Wednesday, January 15, 2014

***Out In The American Psycho 1960s Night- Robert Mitchum’s Cape Fear

 


 
 
From The Pen Of Frank Jackman

Cape Fear, starring Robert Mitchum, Gregory Peck, Polly Bergen,  1962     

 
No question over the past year or so I have been on something of a Robert Mitchum tear. Something about his abilities as a strong male actor of the old type who could also be gentle struck a chord. Of course it all started with a look at his classic noir film, Out Of The Past, where trigger-happy Jane Greer was leading him around by the nose, and gangster Kirk Douglas too. In that one he was trying to do the right thing at the end although all it got him was a couple of slugs, maybe more, who knows when dear Jane had her shooting habits on, for his efforts. In the film under review, 1962s Cape Fear, Brother Mitchum is the antithesis of that early role and nothing but a stone-cold killer bad guy and killer if anything got in his way.

And it did. Seems good old boy Max Cady (Mitchum) had some scores to settle with one Attorney Sam Bowden (Gregory Peck)  whom had been central in sending Max up for eight years after foiling a rape attempt committed and being the prime witness against him in court. Max also had a long and vicious memory, had spent his time up in stir plotting night and day the “appropriate” way to gain revenge against Sam. So Max became Sam’s biggest nightmare since his plan was to wreck Sam’s family, attempt to violate his wife and barely teenage daughter-actually in the end just the daughter- to atone for the loss of his own family and his own sense of manhood once he got sent to stir.

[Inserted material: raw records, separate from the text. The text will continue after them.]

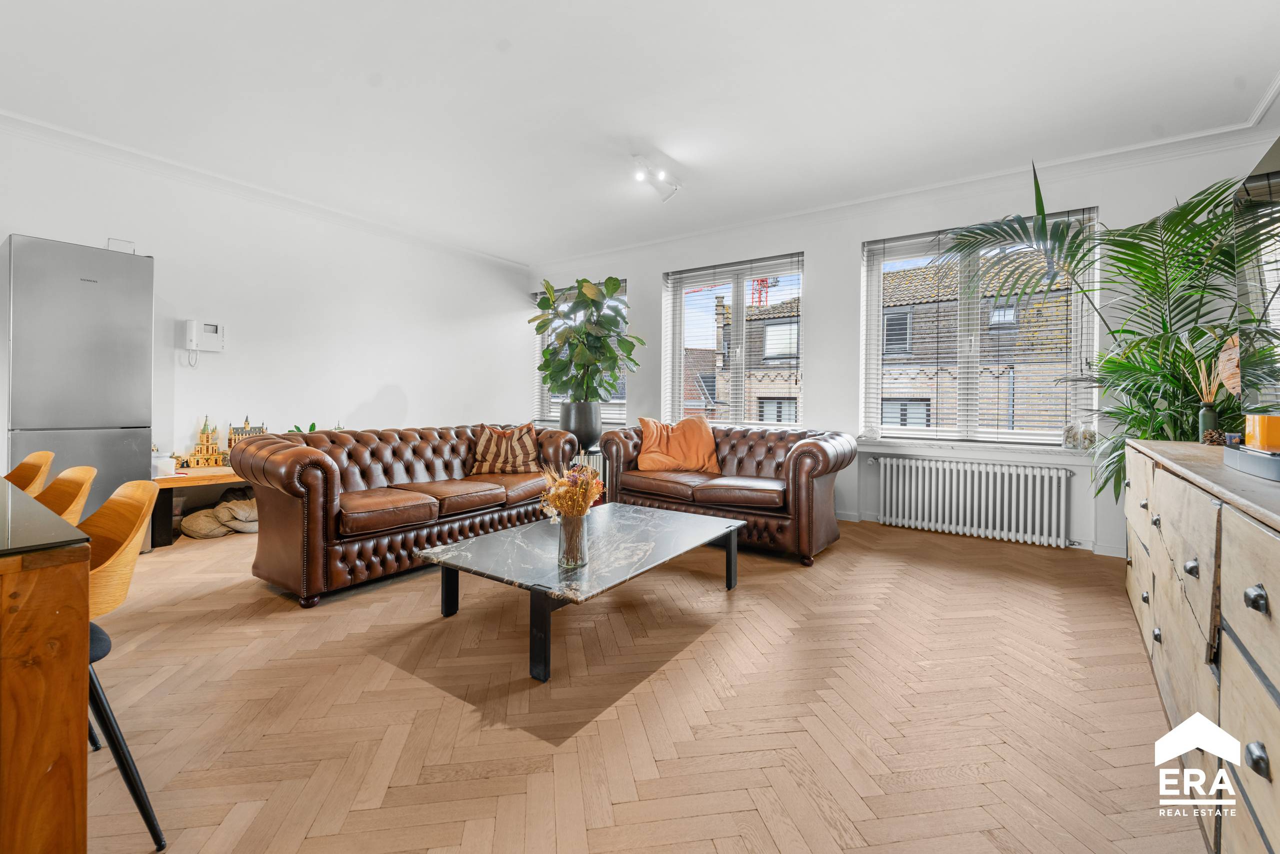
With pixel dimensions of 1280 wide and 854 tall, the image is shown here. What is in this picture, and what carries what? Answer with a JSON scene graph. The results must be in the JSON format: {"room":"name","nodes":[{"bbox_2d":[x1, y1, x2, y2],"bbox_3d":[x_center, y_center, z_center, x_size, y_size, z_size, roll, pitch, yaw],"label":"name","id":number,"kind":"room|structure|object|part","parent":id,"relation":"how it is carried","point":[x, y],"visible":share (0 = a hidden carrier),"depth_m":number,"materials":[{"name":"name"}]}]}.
{"room":"living room","nodes":[
{"label":"living room","id":0,"kind":"room"},
{"bbox_2d":[0,120,530,478],"bbox_3d":[-3.407,-0.572,4.079,0.206,2.825,6.572,1,1,35],"label":"left wall","id":1,"kind":"structure","parent":0,"point":[376,384],"depth_m":4.34,"materials":[{"name":"white paint"}]},
{"bbox_2d":[107,237,135,252],"bbox_3d":[-3.672,-1.262,3.527,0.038,0.122,0.125,1,1,35],"label":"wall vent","id":2,"kind":"object","parent":1,"relation":"attached to","point":[111,242],"visible":0.51,"depth_m":3.52,"materials":[{"name":"white"}]},
{"bbox_2d":[184,318,225,359],"bbox_3d":[-3.406,-0.670,3.906,0.091,0.302,0.234,1,1,35],"label":"intercom","id":3,"kind":"object","parent":1,"relation":"attached to","point":[206,327],"visible":0.99,"depth_m":3.88,"materials":[{"name":"white plastic"}]},
{"bbox_2d":[1,110,530,269],"bbox_3d":[-3.271,-1.937,3.916,0.281,0.098,5.656,1,1,35],"label":"crown molding","id":4,"kind":"structure","parent":1,"relation":"attached to","point":[26,120],"depth_m":3.94,"materials":[{"name":"white paint"}]},
{"bbox_2d":[0,0,1278,263],"bbox_3d":[-0.577,-1.940,2.293,6.213,0.133,6.672,1,1,35],"label":"ceiling","id":5,"kind":"structure","parent":0,"point":[499,31],"depth_m":2.84,"materials":[{"name":"white paint"}]},
{"bbox_2d":[630,155,681,201],"bbox_3d":[0.091,-1.888,3.752,0.172,0.204,0.660,1,1,35],"label":"ceiling spotlight","id":6,"kind":"object","parent":5,"relation":"attached to","point":[640,175],"visible":0.99,"depth_m":3.78,"materials":[{"name":"white metal"}]},
{"bbox_2d":[81,512,1203,853],"bbox_3d":[-0.739,0.987,2.418,6.078,0.108,6.789,1,1,35],"label":"floor","id":7,"kind":"structure","parent":0,"point":[707,643],"depth_m":1.66,"materials":[{"name":"brown wood"}]},
{"bbox_2d":[3,450,54,494],"bbox_3d":[-2.590,0.516,1.886,0.466,0.814,0.478,1,1,35],"label":"chair","id":8,"kind":"object","parent":7,"relation":"on","point":[41,456],"visible":0.54,"depth_m":2.05,"materials":[{"name":"brown wood"}]},
{"bbox_2d":[0,479,91,853],"bbox_3d":[-2.035,0.599,0.977,1.703,0.763,1.120,1,1,35],"label":"dining table","id":9,"kind":"object","parent":7,"relation":"on","point":[61,839],"visible":1,"depth_m":0.92,"materials":[{"name":"brown wood"}]},
{"bbox_2d":[32,464,96,525],"bbox_3d":[-2.001,0.544,1.505,0.466,0.815,0.478,1,1,35],"label":"chair","id":10,"kind":"object","parent":7,"relation":"on","point":[81,476],"visible":0.36,"depth_m":1.67,"materials":[{"name":"brown wood"}]},
{"bbox_2d":[0,235,155,552],"bbox_3d":[-3.625,-0.131,3.208,0.669,1.950,0.603,1,1,35],"label":"refrigerator","id":11,"kind":"object","parent":7,"relation":"on","point":[98,359],"visible":0.74,"depth_m":3.00,"materials":[{"name":"silver metal"}]},
{"bbox_2d":[81,477,168,853],"bbox_3d":[-1.449,0.565,1.174,0.476,0.804,0.474,1,1,35],"label":"chair","id":12,"kind":"object","parent":7,"relation":"on","point":[96,645],"visible":0.57,"depth_m":1.22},
{"bbox_2d":[153,466,248,545],"bbox_3d":[-3.061,0.583,4.076,0.547,0.476,1.460,1,1,35],"label":"wooden bench","id":13,"kind":"object","parent":7,"relation":"on","point":[171,481],"visible":0.34,"depth_m":3.51,"materials":[{"name":"brown wood"}]},
{"bbox_2d":[152,453,176,475],"bbox_3d":[-3.382,0.277,3.540,0.132,0.126,0.133,1,1,35],"label":"white container","id":14,"kind":"object","parent":13,"relation":"on","point":[164,466],"visible":0.94,"depth_m":3.50,"materials":[{"name":"white"}]},
{"bbox_2d":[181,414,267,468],"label":"model","id":15,"kind":"object","parent":13,"relation":"on","point":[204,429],"visible":0.88,"depth_m":4.09},
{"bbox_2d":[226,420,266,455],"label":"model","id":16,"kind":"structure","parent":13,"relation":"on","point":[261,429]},
{"bbox_2d":[287,421,317,432],"bbox_3d":[-2.888,0.084,4.274,0.246,0.252,0.261,1,1,35],"label":"small plant","id":17,"kind":"object","parent":13,"relation":"on","point":[296,426],"visible":0.2,"depth_m":4.27,"materials":[{"name":"green plant"}]},
{"bbox_2d":[178,492,256,539],"bbox_3d":[-3.199,0.679,3.919,0.471,0.310,0.562,1,1,35],"label":"cushion","id":18,"kind":"object","parent":7,"relation":"on","point":[251,501],"visible":0.73,"depth_m":3.79,"materials":[{"name":"beige fabric"}]},
{"bbox_2d":[236,420,580,605],"bbox_3d":[-1.401,0.455,3.506,0.943,0.839,2.149,1,1,35],"label":"leather sofa","id":19,"kind":"object","parent":7,"relation":"on","point":[311,483],"visible":0.92,"depth_m":2.88,"materials":[{"name":"brown leather"}]},
{"bbox_2d":[469,422,542,474],"bbox_3d":[-1.050,0.176,3.930,0.565,0.397,0.325,0,1,-11],"label":"striped cushion","id":20,"kind":"object","parent":19,"relation":"on","point":[529,444],"visible":0.98,"depth_m":3.84,"materials":[{"name":"fabric"}]},
{"bbox_2d":[414,503,743,683],"bbox_3d":[-0.207,0.751,2.575,0.973,0.354,1.480,1,1,35],"label":"coffee table","id":21,"kind":"object","parent":7,"relation":"on","point":[487,538],"visible":0.99,"depth_m":2.27,"materials":[{"name":"stone"}]},
{"bbox_2d":[557,510,587,567],"bbox_3d":[-0.281,0.472,2.089,0.121,0.200,0.122,1,1,35],"label":"glass vase","id":22,"kind":"object","parent":21,"relation":"on","point":[567,531],"visible":0.94,"depth_m":2.04,"materials":[{"name":"clear glass"}]},
{"bbox_2d":[538,462,603,518],"bbox_3d":[-0.294,0.331,2.157,0.281,0.361,0.280,1,1,35],"label":"dried flowers","id":23,"kind":"object","parent":22,"relation":"in","point":[559,483],"visible":0.83,"depth_m":2.11,"materials":[{"name":"plant"}]},
{"bbox_2d":[597,420,851,564],"bbox_3d":[0.622,0.440,4.010,1.908,0.843,0.939,1,1,35],"label":"leather loveseat","id":24,"kind":"object","parent":7,"relation":"on","point":[815,456],"visible":0.85,"depth_m":3.61,"materials":[{"name":"brown leather"}]},
{"bbox_2d":[633,415,719,472],"bbox_3d":[0.316,0.152,4.263,0.703,0.455,0.409,0,1,-5],"label":"orange cushion","id":25,"kind":"object","parent":24,"relation":"on","point":[652,449],"visible":0.97,"depth_m":4.18,"materials":[{"name":"orange fabric"}]},
{"bbox_2d":[932,155,1272,505],"bbox_3d":[2.750,-0.254,2.930,1.863,2.465,1.846,1,1,35],"label":"palm plant","id":26,"kind":"object","parent":7,"relation":"on","point":[1113,332],"visible":0.6,"depth_m":2.76,"materials":[{"name":"green plant"}]},
{"bbox_2d":[1122,436,1279,853],"bbox_3d":[1.830,0.565,1.433,0.542,0.847,2.334,1,1,35],"label":"wooden sideboard","id":27,"kind":"object","parent":7,"relation":"on","point":[1268,586],"visible":0.94,"depth_m":1.16,"materials":[{"name":"beige wood"}]},
{"bbox_2d":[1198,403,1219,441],"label":"green vase","id":28,"kind":"object","parent":27,"relation":"on","point":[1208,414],"visible":0.81,"depth_m":2.22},
{"bbox_2d":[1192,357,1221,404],"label":"reed sticks","id":29,"kind":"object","parent":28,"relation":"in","point":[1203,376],"visible":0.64,"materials":[{"name":"beige wood"}]},
{"bbox_2d":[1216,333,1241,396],"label":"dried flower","id":30,"kind":"object","parent":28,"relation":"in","point":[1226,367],"visible":0.65,"depth_m":2.09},
{"bbox_2d":[1201,428,1227,445],"bbox_3d":[2.500,0.050,2.167,0.080,0.067,0.080,1,1,35],"label":"pine cone","id":31,"kind":"object","parent":27,"relation":"on","point":[1211,434],"visible":0.91,"depth_m":2.15,"materials":[{"name":"brown plant"}]},
{"bbox_2d":[1224,444,1279,480],"bbox_3d":[1.743,0.100,1.295,0.265,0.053,0.387,1,1,35],"label":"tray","id":32,"kind":"object","parent":27,"relation":"on","point":[1266,459],"visible":0.93,"depth_m":1.32,"materials":[{"name":"grey"}]},
{"bbox_2d":[1243,413,1279,451],"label":"candle","id":33,"kind":"object","parent":32,"relation":"on","point":[1268,434],"visible":0.97,"depth_m":1.39,"materials":[{"name":"orange wax"}]},
{"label":"knob","id":34,"kind":"part","parent":27,"relation":"part of","materials":[{"name":"metal"}]},
{"bbox_2d":[1233,139,1279,424],"bbox_3d":[1.771,-0.385,1.201,0.239,0.899,1.195,1,1,35],"label":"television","id":35,"kind":"object","parent":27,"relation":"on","point":[1278,148],"visible":1,"depth_m":1.51,"materials":[{"name":"black"}]},
{"bbox_2d":[524,133,1273,556],"bbox_3d":[1.289,-0.563,4.934,6.289,2.859,0.235,1,1,35],"label":"window wall","id":36,"kind":"structure","parent":0,"point":[820,267],"depth_m":4.29,"materials":[{"name":"white paint"}]},
{"bbox_2d":[531,279,628,423],"bbox_3d":[-0.714,-0.881,6.160,1.457,1.733,0.153,1,1,35],"label":"window","id":37,"kind":"structure","parent":36,"relation":"in","point":[547,416],"depth_m":6.25,"materials":[{"name":"glass"}]},
{"bbox_2d":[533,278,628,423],"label":"window blind","id":38,"kind":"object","parent":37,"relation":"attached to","point":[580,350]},
{"bbox_2d":[572,448,605,491],"bbox_3d":[-0.662,0.498,5.579,1.026,0.451,0.157,1,1,35],"label":"radiator","id":39,"kind":"object","parent":36,"relation":"attached to","point":[594,466],"visible":0.19,"depth_m":5.43,"materials":[{"name":"white metal"}]},
{"bbox_2d":[557,400,602,452],"bbox_3d":[-0.595,0.004,5.024,0.424,0.481,0.399,1,1,35],"label":"plant pot","id":40,"kind":"object","parent":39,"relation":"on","point":[597,431],"visible":0.74,"depth_m":4.86,"materials":[{"name":"grey ceramic"}]},
{"bbox_2d":[531,275,642,402],"bbox_3d":[-0.527,-0.802,4.994,1.113,1.286,0.964,1,1,35],"label":"fiddle leaf fig","id":41,"kind":"object","parent":40,"relation":"in","point":[569,312],"visible":0.97,"depth_m":4.84,"materials":[{"name":"green plant"}]},
{"bbox_2d":[662,253,804,427],"bbox_3d":[0.960,-0.784,5.194,1.472,1.758,0.146,1,1,35],"label":"window","id":42,"kind":"structure","parent":36,"relation":"in","point":[735,329],"depth_m":5.18,"materials":[{"name":"glass"}]},
{"bbox_2d":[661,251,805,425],"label":"window blind","id":43,"kind":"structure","parent":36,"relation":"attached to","point":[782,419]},
{"bbox_2d":[533,94,1279,271],"bbox_3d":[1.455,-1.918,4.718,6.182,0.115,0.172,1,1,35],"label":"crown molding","id":44,"kind":"structure","parent":36,"relation":"attached to","point":[1113,153],"depth_m":3.90,"materials":[{"name":"white paint"}]},
{"bbox_2d":[872,453,1072,547],"bbox_3d":[2.581,0.562,3.948,1.384,0.574,0.126,1,1,35],"label":"radiator","id":45,"kind":"object","parent":36,"relation":"attached to","point":[933,469],"visible":0.99,"depth_m":3.86,"materials":[{"name":"white metal"}]},
{"bbox_2d":[853,436,1100,457],"bbox_3d":[2.633,0.163,3.990,1.865,0.083,0.249,1,1,35],"label":"window sill","id":46,"kind":"structure","parent":36,"relation":"attached to","point":[940,444],"depth_m":3.88,"materials":[{"name":"white stone"}]},
{"bbox_2d":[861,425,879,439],"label":"ornament","id":47,"kind":"object","parent":46,"relation":"on","point":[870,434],"visible":0.99,"depth_m":4.31,"materials":[{"name":"white"}]},
{"bbox_2d":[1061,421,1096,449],"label":"glass jars","id":48,"kind":"object","parent":46,"relation":"on","point":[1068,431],"visible":0.99,"depth_m":3.57,"materials":[{"name":"clear glass"}]},
{"bbox_2d":[860,211,1098,443],"bbox_3d":[2.701,-0.711,4.092,1.547,1.760,0.144,1,1,35],"label":"window","id":49,"kind":"structure","parent":36,"relation":"in","point":[880,262],"depth_m":4.07,"materials":[{"name":"glass"}]},
{"bbox_2d":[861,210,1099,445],"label":"window blind","id":50,"kind":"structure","parent":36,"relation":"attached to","point":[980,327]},
{"bbox_2d":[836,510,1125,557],"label":"baseboard","id":51,"kind":"structure","parent":36,"relation":"attached to","point":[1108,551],"depth_m":3.74,"materials":[{"name":"white paint"}]},
{"label":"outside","id":52,"kind":"structure","parent":0,"visible":0},
{"label":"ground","id":53,"kind":"structure","parent":52,"visible":0},
{"bbox_2d":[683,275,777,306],"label":"construction crane","id":54,"kind":"object","parent":53,"relation":"on","point":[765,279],"visible":0.19,"materials":[{"name":"red metal"}]},
{"bbox_2d":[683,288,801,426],"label":"brick building","id":55,"kind":"structure","parent":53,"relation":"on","point":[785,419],"materials":[{"name":"brick"}]},
{"bbox_2d":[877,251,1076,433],"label":"brick building","id":56,"kind":"structure","parent":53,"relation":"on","point":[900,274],"materials":[{"name":"brick"}]}
]}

The plot revolved around the psychological terror Max tried to create to make Sam do something rash and to strike fear into that daughter victim. And Max was aware that his actions, which fell just calculatedly short of illegal, would have that effect. This is one hombre that you do not want to mess around with-like somebody said Max was “an animal.” This portrayal of human evil by Mitchum is light years more scary than his devilish role in The Night Of The Hunter. This black and white film with its menacing shadows is the standard for this film filled with more suspense than the 1991 remake when the violence dominated the plot.